Exercise description: Extract the text from each entry below, keeping every line intact and in its original order.

Input material:
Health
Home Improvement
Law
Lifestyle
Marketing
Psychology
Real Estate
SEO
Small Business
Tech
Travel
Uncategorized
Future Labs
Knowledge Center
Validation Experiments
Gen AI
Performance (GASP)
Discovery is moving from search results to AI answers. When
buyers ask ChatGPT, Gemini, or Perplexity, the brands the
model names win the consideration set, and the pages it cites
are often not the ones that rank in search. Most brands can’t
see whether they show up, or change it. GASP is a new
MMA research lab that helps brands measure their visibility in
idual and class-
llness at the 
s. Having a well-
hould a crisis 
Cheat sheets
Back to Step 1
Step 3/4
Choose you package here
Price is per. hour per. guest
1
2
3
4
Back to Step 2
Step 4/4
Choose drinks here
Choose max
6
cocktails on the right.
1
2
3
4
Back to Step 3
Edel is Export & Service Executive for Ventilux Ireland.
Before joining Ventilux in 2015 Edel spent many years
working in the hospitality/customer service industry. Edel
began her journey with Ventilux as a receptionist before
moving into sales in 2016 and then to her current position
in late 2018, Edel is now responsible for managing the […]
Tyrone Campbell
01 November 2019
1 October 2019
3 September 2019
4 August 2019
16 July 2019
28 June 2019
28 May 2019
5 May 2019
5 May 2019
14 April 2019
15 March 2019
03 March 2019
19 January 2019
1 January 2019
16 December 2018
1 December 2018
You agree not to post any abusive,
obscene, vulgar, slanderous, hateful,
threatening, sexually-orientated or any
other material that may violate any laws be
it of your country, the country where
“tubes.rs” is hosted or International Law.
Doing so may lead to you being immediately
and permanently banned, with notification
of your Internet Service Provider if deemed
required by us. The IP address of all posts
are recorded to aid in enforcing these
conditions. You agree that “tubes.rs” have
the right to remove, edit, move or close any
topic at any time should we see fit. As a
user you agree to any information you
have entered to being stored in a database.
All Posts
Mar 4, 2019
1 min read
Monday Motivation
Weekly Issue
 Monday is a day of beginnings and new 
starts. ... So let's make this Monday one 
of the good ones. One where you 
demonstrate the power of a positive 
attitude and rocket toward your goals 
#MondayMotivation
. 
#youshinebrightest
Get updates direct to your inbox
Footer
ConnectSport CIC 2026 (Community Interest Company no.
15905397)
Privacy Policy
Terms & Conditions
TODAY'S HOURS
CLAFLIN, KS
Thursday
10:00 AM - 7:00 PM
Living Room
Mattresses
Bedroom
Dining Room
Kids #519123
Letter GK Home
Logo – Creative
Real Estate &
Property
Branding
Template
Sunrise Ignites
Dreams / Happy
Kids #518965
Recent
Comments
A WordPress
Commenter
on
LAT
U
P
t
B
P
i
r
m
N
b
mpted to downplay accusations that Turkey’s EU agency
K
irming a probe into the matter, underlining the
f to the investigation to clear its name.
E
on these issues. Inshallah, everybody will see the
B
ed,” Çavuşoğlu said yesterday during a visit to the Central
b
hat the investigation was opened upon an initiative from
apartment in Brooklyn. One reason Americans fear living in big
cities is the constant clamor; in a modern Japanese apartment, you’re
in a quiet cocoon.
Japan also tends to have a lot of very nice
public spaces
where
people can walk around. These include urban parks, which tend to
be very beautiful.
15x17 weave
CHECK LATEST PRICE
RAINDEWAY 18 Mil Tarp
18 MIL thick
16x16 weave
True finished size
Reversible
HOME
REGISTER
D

Task result:
Health
Home Improvement
Law
Lifestyle
Marketing
Psychology
Real Estate
SEO
Small Business
Tech
Travel
Uncategorized
Future Labs
Knowledge Center
Validation Experiments
Gen AI
Performance (GASP)
Discovery is moving from search results to AI answers. When
buyers ask ChatGPT, Gemini, or Perplexity, the brands the
model names win the consideration set, and the pages it cites
are often not the ones that rank in search. Most brands can’t
see whether they show up, or change it. GASP is a new
MMA research lab that helps brands measure their visibility in
idual and class-
llness at the 
s. Having a well-
hould a crisis 
Cheat sheets
Back to Step 1
Step 3/4
Choose you package here
Price is per. hour per. guest
1
2
3
4
Back to Step 2
Step 4/4
Choose drinks here
Choose max
6
cocktails on the right.
1
2
3
4
Back to Step 3
Edel is Export & Service Executive for Ventilux Ireland.
Before joining Ventilux in 2015 Edel spent many years
working in the hospitality/customer service industry. Edel
began her journey with Ventilux as a receptionist before
moving into sales in 2016 and then to her current position
in late 2018, Edel is now responsible for managing the […]
Tyrone Campbell
01 November 2019
1 October 2019
3 September 2019
4 August 2019
16 July 2019
28 June 2019
28 May 2019
5 May 2019
5 May 2019
14 April 2019
15 March 2019
03 March 2019
19 January 2019
1 January 2019
16 December 2018
1 December 2018
You agree not to post any abusive,
obscene, vulgar, slanderous, hateful,
threatening, sexually-orientated or any
other material that may violate any laws be
it of your country, the country where
“tubes.rs” is hosted or International Law.
Doing so may lead to you being immediately
and permanently banned, with notification
of your Internet Service Provider if deemed
required by us. The IP address of all posts
are recorded to aid in enforcing these
conditions. You agree that “tubes.rs” have
the right to remove, edit, move or close any
topic at any time should we see fit. As a
user you agree to any information you
have entered to being stored in a database.
All Posts
Mar 4, 2019
1 min read
Monday Motivation
Weekly Issue
 Monday is a day of beginnings and new 
starts. ... So let's make this Monday one 
of the good ones. One where you 
demonstrate the power of a positive 
attitude and rocket toward your goals 
#MondayMotivation
. 
#youshinebrightest
Get updates direct to your inbox
Footer
ConnectSport CIC 2026 (Community Interest Company no.
15905397)
Privacy Policy
Terms & Conditions
TODAY'S HOURS
CLAFLIN, KS
Thursday
10:00 AM - 7:00 PM
Living Room
Mattresses
Bedroom
Dining Room
Kids #519123
Letter GK Home
Logo – Creative
Real Estate &
Property
Branding
Template
Sunrise Ignites
Dreams / Happy
Kids #518965
Recent
Comments
A WordPress
Commenter
on
LAT
U
P
t
B
P
i
r
m
N
b
mpted to downplay accusations that Turkey’s EU agency
K
irming a probe into the matter, underlining the
f to the investigation to clear its name.
E
on these issues. Inshallah, everybody will see the
B
ed,” Çavuşoğlu said yesterday during a visit to the Central
b
hat the investigation was opened upon an initiative from
apartment in Brooklyn. One reason Americans fear living in big
cities is the constant clamor; in a modern Japanese apartment, you’re
in a quiet cocoon.
Japan also tends to have a lot of very nice
public spaces
where
people can walk around. These include urban parks, which tend to
be very beautiful.
15x17 weave
CHECK LATEST PRICE
RAINDEWAY 18 Mil Tarp
18 MIL thick
16x16 weave
True finished size
Reversible
HOME
REGISTER
D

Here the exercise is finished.